● **Assigned task**
Only lines containing "pixels" belong in the answer, each copied from the entries below.

● **Bounding box prediction data**
▼▼▼

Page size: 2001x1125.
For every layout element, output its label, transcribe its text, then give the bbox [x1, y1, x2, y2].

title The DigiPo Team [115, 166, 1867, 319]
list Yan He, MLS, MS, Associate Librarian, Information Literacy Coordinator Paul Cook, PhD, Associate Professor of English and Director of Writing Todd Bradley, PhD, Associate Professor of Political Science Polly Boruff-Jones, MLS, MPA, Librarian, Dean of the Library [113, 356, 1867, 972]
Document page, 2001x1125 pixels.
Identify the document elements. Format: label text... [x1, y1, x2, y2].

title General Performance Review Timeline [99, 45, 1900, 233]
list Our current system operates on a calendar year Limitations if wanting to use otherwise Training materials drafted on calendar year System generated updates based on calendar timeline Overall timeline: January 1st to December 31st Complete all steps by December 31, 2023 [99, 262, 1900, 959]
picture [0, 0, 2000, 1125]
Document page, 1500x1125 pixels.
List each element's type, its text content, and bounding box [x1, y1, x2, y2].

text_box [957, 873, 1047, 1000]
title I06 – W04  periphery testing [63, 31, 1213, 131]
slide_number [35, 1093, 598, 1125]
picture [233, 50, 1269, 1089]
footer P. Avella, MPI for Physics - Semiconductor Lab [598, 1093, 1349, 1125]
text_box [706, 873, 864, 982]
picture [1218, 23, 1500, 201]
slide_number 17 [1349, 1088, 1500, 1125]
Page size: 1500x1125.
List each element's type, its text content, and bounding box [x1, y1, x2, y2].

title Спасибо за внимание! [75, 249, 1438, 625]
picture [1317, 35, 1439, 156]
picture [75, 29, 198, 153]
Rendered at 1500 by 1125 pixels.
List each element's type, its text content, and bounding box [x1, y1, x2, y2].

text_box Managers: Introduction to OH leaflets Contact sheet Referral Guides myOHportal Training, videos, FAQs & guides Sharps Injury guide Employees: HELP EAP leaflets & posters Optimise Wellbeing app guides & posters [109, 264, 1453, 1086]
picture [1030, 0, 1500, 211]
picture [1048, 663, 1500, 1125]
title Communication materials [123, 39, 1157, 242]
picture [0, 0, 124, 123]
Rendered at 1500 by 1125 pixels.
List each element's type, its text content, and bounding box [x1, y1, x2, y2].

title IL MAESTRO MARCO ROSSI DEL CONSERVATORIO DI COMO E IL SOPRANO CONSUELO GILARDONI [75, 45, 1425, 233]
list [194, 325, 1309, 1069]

▲▲▲

● **Exercise output**
Document page, 2001x1125 pixels.
Document page, 1500x1125 pixels.
Rendered at 1500 by 1125 pixels.
Rendered at 1500 by 1125 pixels.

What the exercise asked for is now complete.